Excerpt:
A packer device for forming a fluid seal between an inner tubular member and an outer tubular member. The packer device includes a swage assembly that is expandable from a reduced diameter condition to an expanded diameter condition and a substantially deformable packer element for contacting and forming a fluid seal against a surrounding tubular. The packer element radially surrounds the swage assembly and being moved outwardly into a sealing configuration when the swage assembly is moved to its expanded diameter condition.

Description

PACKING ELEMENT WITH FULL MECHANICAL CIRCUMFERENTIAL SUPPORT
CROSS REFERENCE TO RELATED APPLICATIONS
This application claims the benefit of U.S. Application No. 13/353104, filed on January 18, 2012, which is incorporated herein by reference in its entirety.
BACKGROUND OF THE INVENTION
1. Field of the Invention
[0001] The invention relates generally to the design of packer devices in
subterranean wells.
2. Description of the Related Art
[0002] Inflatable packers are used to create seals within tubular members in wells. An inflatable packer typically includes a flexible packer element that is inflated with fluid to cause the packer element to expand radially outwardly from a mandrel and into sealing contact with a surrounding tubular member. The packer element is typically formed of rubber or another elastomer and may be reinforced with flexible axially-extending ribs.
[0003] Inflatable packers may be prone to leakage of fluid or reduction in interior pressure over the long term which may undesirably unset the packer or lead to leakage across the packer.
SUMMARY OF THE INVENTION
[0004] The invention provides methods and devices for supporting an inflatable packer element with an interior swage that is selectively radially expandable from a reduced diameter condition to an enlarged diameter condition. In the enlarged diameter condition, the swage provides mechanical support for the packer element around substantially the complete or full interior circumference of the packer element. In some embodiments, the swage can be moved back from the enlarged diameter condition to the reduced diameter condition in order to unset the packer device.
[0005] In accordance with particular embodiments of the invention, the swage has opposing rows of arcuate segments. In embodiments, the segments have tapered edge portions and are preferably slidably interconnected with each other using a tongue -in-groove or similar arrangement. When the opposing rows of arcuate segments are axially
compressed, they move radially outwardly, expanding the packer element into sealing contact with a surrounding tubular member and providing full mechanical circumferential support to the packer element.
[0006] The packer membrane can have a number of configurations. In one described embodiment, the packer element includes an elastomeric membrane. According to some embodiments, the packer membrane includes reinforcing metal ribs that are located radially within the elastomeric membrane. In a further exemplary embodiment, a second elastomeric membrane is located radially within the reinforcing ribs.

Stored items:
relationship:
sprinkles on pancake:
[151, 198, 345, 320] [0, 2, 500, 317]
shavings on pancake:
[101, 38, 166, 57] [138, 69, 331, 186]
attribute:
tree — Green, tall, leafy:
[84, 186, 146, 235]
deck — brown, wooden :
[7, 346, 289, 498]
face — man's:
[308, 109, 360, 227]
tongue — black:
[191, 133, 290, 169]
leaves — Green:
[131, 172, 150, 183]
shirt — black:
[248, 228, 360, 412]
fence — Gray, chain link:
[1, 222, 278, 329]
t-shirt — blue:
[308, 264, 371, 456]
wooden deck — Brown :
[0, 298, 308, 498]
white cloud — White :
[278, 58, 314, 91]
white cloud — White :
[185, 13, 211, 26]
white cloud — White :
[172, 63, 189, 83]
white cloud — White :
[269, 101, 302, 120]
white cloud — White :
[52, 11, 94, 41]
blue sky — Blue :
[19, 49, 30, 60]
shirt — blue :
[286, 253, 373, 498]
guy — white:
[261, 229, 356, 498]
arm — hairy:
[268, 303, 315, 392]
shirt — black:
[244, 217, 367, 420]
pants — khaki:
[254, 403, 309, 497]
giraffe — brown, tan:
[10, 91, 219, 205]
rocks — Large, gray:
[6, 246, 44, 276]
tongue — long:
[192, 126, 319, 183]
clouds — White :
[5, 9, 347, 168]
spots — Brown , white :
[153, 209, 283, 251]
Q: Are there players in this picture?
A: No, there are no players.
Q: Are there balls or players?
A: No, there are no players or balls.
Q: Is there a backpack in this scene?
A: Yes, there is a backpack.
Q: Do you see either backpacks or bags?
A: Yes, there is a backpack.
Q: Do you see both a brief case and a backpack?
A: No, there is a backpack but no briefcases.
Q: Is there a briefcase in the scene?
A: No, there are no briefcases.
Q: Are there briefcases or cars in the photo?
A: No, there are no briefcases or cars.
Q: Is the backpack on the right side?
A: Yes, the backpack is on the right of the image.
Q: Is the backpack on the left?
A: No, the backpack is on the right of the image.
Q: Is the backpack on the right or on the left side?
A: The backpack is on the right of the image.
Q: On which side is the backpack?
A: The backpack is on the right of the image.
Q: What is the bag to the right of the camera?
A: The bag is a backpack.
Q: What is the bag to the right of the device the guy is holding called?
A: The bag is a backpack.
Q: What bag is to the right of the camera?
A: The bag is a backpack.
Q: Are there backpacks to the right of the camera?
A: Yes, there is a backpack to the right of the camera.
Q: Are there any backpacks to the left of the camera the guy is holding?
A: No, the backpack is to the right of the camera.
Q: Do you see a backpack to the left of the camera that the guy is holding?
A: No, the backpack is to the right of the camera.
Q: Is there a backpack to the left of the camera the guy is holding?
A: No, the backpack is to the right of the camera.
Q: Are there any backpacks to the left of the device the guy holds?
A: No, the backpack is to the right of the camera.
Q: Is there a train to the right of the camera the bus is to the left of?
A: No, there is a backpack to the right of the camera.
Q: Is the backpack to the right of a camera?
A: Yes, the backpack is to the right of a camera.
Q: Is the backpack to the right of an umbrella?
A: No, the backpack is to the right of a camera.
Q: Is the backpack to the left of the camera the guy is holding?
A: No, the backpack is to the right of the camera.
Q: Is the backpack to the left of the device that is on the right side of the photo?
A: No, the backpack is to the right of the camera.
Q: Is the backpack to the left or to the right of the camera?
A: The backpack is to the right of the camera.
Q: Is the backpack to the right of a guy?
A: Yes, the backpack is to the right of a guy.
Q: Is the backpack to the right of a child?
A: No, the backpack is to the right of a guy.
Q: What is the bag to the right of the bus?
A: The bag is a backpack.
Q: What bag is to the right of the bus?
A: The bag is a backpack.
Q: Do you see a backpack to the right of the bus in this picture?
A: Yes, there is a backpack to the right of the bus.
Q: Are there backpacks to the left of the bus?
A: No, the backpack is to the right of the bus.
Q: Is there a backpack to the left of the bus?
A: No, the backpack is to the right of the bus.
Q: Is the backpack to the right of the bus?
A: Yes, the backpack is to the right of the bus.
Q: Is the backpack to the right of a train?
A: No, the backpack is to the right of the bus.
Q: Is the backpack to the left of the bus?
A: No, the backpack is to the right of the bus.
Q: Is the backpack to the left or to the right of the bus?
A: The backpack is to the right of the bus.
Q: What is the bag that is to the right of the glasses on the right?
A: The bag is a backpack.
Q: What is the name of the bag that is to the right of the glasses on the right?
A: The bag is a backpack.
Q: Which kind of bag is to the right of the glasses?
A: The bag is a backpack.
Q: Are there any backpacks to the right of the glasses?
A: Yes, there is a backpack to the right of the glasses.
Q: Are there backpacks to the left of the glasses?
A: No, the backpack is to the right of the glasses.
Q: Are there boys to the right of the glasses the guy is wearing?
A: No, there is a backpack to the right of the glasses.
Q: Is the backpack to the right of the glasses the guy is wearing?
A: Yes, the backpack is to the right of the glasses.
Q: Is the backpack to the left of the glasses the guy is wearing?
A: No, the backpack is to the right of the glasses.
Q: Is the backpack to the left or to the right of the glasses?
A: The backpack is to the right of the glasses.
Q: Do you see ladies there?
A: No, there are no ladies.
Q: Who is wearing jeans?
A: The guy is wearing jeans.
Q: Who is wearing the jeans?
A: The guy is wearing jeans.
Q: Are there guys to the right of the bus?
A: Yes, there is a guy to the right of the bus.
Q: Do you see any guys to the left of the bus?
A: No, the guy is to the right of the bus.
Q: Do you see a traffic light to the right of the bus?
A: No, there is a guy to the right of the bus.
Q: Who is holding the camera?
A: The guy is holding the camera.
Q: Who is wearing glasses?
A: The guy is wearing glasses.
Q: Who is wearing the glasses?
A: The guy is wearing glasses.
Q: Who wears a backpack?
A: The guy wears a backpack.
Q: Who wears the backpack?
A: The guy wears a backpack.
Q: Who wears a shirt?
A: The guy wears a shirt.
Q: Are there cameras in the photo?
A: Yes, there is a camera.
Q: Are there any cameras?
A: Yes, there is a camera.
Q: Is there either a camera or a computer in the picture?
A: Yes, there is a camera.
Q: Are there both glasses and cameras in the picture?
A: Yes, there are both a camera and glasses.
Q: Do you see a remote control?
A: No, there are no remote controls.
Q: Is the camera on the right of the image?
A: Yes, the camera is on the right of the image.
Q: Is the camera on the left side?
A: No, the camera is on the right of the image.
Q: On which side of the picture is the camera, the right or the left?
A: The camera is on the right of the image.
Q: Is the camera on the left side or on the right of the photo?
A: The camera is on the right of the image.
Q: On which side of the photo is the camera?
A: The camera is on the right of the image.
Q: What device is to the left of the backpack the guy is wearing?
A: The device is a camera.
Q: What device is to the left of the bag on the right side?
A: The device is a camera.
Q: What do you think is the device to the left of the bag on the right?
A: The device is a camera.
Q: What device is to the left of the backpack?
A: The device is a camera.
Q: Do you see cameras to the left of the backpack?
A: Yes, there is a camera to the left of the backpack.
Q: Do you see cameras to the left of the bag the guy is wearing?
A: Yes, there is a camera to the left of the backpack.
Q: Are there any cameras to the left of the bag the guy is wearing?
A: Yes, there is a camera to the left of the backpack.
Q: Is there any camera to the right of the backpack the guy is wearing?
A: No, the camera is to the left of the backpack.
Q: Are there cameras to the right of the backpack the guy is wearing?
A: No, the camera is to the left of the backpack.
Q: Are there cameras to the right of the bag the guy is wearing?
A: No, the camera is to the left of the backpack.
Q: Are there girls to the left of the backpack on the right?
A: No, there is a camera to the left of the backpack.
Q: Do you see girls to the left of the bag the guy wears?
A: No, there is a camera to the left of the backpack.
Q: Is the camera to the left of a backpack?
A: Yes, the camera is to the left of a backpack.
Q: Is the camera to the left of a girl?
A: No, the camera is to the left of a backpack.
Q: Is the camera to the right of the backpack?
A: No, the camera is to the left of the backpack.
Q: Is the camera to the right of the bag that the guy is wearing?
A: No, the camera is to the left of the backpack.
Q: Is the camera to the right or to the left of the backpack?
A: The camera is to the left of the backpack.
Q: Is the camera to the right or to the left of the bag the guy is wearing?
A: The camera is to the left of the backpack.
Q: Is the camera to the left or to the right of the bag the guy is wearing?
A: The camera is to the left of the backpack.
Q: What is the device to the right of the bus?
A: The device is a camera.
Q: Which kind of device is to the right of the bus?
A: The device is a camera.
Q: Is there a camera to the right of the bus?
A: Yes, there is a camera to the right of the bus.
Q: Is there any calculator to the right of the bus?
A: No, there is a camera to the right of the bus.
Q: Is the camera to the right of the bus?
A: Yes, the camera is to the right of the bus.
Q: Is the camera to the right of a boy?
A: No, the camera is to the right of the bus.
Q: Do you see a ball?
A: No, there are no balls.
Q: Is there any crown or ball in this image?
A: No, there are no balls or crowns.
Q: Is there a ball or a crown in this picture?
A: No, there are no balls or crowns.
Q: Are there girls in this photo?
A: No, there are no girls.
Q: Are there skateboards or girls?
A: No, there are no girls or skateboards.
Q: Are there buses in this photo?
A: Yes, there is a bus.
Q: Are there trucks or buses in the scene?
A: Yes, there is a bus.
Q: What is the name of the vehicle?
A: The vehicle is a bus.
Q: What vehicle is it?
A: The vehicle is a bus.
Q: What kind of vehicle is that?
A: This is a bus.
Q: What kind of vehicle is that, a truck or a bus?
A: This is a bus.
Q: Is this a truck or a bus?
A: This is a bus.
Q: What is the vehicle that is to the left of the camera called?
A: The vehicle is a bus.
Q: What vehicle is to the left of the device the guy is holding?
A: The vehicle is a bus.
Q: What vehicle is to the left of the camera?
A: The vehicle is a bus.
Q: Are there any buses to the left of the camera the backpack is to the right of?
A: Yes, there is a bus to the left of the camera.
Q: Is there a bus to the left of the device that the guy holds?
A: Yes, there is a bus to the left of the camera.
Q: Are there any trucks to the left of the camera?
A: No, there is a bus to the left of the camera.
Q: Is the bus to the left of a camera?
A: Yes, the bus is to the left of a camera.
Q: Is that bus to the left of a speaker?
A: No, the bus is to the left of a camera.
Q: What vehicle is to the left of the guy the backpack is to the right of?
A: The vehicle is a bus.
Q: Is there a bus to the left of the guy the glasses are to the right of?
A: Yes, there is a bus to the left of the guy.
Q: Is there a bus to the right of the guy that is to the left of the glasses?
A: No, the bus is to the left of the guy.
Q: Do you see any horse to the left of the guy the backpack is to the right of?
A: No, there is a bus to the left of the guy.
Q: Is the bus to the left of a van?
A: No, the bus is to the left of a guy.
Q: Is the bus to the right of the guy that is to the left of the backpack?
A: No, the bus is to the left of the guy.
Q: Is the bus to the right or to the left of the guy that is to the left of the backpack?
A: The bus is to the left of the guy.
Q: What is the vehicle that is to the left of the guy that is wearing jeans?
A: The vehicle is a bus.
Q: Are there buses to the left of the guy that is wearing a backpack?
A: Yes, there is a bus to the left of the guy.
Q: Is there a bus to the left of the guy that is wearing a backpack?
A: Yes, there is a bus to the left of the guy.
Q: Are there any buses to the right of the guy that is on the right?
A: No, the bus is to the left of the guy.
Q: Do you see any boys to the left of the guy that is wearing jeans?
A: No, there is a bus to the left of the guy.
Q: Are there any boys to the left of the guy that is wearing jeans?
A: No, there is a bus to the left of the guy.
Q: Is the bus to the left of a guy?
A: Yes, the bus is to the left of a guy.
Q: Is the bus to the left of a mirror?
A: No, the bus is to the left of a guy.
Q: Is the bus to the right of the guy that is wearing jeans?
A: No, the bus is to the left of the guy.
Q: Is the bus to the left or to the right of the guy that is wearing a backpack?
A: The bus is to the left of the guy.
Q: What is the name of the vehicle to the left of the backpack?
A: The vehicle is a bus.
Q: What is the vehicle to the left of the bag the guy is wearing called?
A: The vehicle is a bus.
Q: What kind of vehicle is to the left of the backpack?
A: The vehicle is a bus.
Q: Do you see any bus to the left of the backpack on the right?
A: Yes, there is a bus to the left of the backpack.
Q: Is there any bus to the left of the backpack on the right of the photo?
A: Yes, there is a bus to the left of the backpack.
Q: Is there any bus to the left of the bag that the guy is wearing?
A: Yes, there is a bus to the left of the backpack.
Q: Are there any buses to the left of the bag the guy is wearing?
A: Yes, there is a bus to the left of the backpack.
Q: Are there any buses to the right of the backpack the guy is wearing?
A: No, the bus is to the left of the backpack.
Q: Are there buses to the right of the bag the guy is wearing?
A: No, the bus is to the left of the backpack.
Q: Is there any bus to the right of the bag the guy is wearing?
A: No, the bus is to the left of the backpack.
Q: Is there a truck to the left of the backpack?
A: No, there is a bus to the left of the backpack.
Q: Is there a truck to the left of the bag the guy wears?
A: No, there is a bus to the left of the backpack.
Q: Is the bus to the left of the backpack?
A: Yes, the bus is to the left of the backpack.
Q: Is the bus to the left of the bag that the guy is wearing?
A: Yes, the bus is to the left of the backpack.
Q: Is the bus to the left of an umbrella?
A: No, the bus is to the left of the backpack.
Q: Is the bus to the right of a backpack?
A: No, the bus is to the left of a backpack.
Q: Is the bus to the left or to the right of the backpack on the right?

Task requirements:
(A) According to the patent excerpt, what material is the packer element of an inflatable packer typically formed of?
(B) From the patent excerpt, extract verbatim the part that opens with the words containing "PACKING ELEMENT WITH" and closes with "flexible axially-extending ribs.".
(C) Determine whether each statement agrees with the patent excerpt, answering yes or no and quoting the deciding words: (i) The application claims the benefit of a U.S. application filed on January 18, 2012. (ii) In some embodiments, the reinforcing metal ribs are located radially outside the elastomeric membrane. (iii) In some embodiments, the swage can be returned to the reduced diameter condition to unset the packer device.

Task-by-task outputs:
(A) Rubber or another elastomer.

(B)
PACKING ELEMENT WITH FULL MECHANICAL CIRCUMFERENTIAL SUPPORT
CROSS REFERENCE TO RELATED APPLICATIONS
This application claims the benefit of U.S. Application No. 13/353104, filed on January 18, 2012, which is incorporated herein by reference in its entirety.
BACKGROUND OF THE INVENTION
1. Field of the Invention
[0001] The invention relates generally to the design of packer devices in
subterranean wells.
2. Description of the Related Art
[0002] Inflatable packers are used to create seals within tubular members in wells. An inflatable packer typically includes a flexible packer element that is inflated with fluid to cause the packer element to expand radially outwardly from a mandrel and into sealing contact with a surrounding tubular member. The packer element is typically formed of rubber or another elastomer and may be reinforced with flexible axially-extending ribs.

(C)
(i) Yes: "filed on January 18, 2012"
(ii) No: "reinforcing metal ribs that are located radially within the elastomeric membrane"
(iii) Yes: "the swage can be moved back from the enlarged diameter condition to the reduced diameter condition in order to unset the packer device"